Though Delvey was undoubtedly exaggerated in Inventing Anna, there Netflix captured aspects of her character: she often got into trouble with the guards for altering her prison jumpsuit. “The uniforms are so awful. Like they’re very badly tailored. I think men and women get the same uniforms,” she says. She giggled as she recalled taking her sewing kit and going to town on the outfit, modifying it into a “figure-hugging bodycon.” She was proud of her creations and took Polaroid pictures of them. When she was caught by the guards, they made her unravel it with her fingers, stitch by stitch. Anna sounds like she still resents her punishment, telling me, “They made it so dramatic, accusing me of tampering with state property.”
As entrepreneurial as ever, Anna tells me that she also has a few other ventures in the works beyond Delvey’s Dinner Club. “I’m working on my own podcast.

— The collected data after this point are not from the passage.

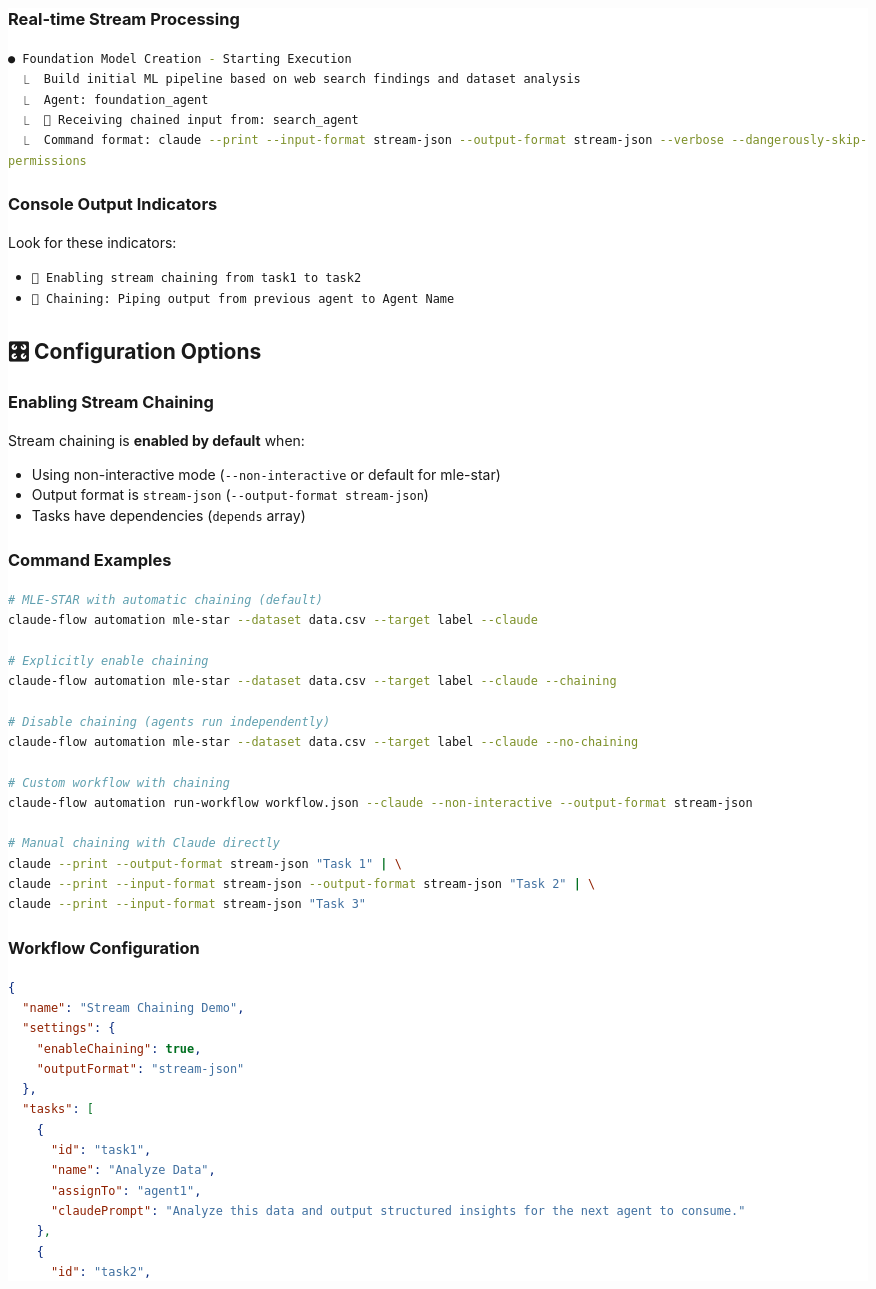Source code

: ### Real-time Stream Processing
```bash
● Foundation Model Creation - Starting Execution
  ⎿  Build initial ML pipeline based on web search findings and dataset analysis
  ⎿  Agent: foundation_agent
  ⎿  🔗 Receiving chained input from: search_agent
  ⎿  Command format: claude --print --input-format stream-json --output-format stream-json --verbose --dangerously-skip-permissions
```

### Console Output Indicators
Look for these indicators:
- `🔗 Enabling stream chaining from task1 to task2`
- `🔗 Chaining: Piping output from previous agent to Agent Name`

## 🎛️ **Configuration Options**

### Enabling Stream Chaining
Stream chaining is **enabled by default** when:
- Using non-interactive mode (`--non-interactive` or default for mle-star)
- Output format is `stream-json` (`--output-format stream-json`)
- Tasks have dependencies (`depends` array)

### Command Examples
```bash
# MLE-STAR with automatic chaining (default)
claude-flow automation mle-star --dataset data.csv --target label --claude

# Explicitly enable chaining
claude-flow automation mle-star --dataset data.csv --target label --claude --chaining

# Disable chaining (agents run independently) 
claude-flow automation mle-star --dataset data.csv --target label --claude --no-chaining

# Custom workflow with chaining
claude-flow automation run-workflow workflow.json --claude --non-interactive --output-format stream-json

# Manual chaining with Claude directly
claude --print --output-format stream-json "Task 1" | \
claude --print --input-format stream-json --output-format stream-json "Task 2" | \
claude --print --input-format stream-json "Task 3"
```

### Workflow Configuration
```json
{
  "name": "Stream Chaining Demo",
  "settings": {
    "enableChaining": true,
    "outputFormat": "stream-json"
  },
  "tasks": [
    {
      "id": "task1",
      "name": "Analyze Data",
      "assignTo": "agent1",
      "claudePrompt": "Analyze this data and output structured insights for the next agent to consume."
    },
    {
      "id": "task2",
```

What else? I’m writing a book. Kind of like a diary.” When I ask her what the book will be called, she tells me that was the easiest part. “Anna Delvey diaries, something like that.”
She then sends me some pieces she’s already published. “I actually wrote three or four pieces just for fun and I published them online. I ended up having to take it down because they used all my words against me.” I wonder what she possibly could have written to cause such a fuss, and then I came across her letter to disgraced sex-offender Harvey Weinstein: “Being criminal and famous like we are isn’t all fun and strangers sending you pounds of caviar.” That’ll do it.
“Delvey” is now synonymous with “fraud.” But she doesn’t take well to being compared to grifters like Sam Bankman-Fried or George Santos, neither of whom she’s likely to invite to dinner. “There is some misogyny in all this,” she tells me. “Sam is allowed to rest at his parents’ home and he’s allowed to go to visit his lawyers and to therapy sessions, and he’s facing life in prison.” As for Santos, Anna says she’s heard of “people like on Twitter going crazy about him.” She tells me, “I’m not trying to be like anybody else, I don’t want to be compared to anybody. But I guess that’s out of the window.”
Whether you believe Anna Delvey is a cold-blooded criminal or a relatable anti-capitalist-capitalist, there is something astonishing about her. All she ever wanted was her name in lights — and now she has exactly that.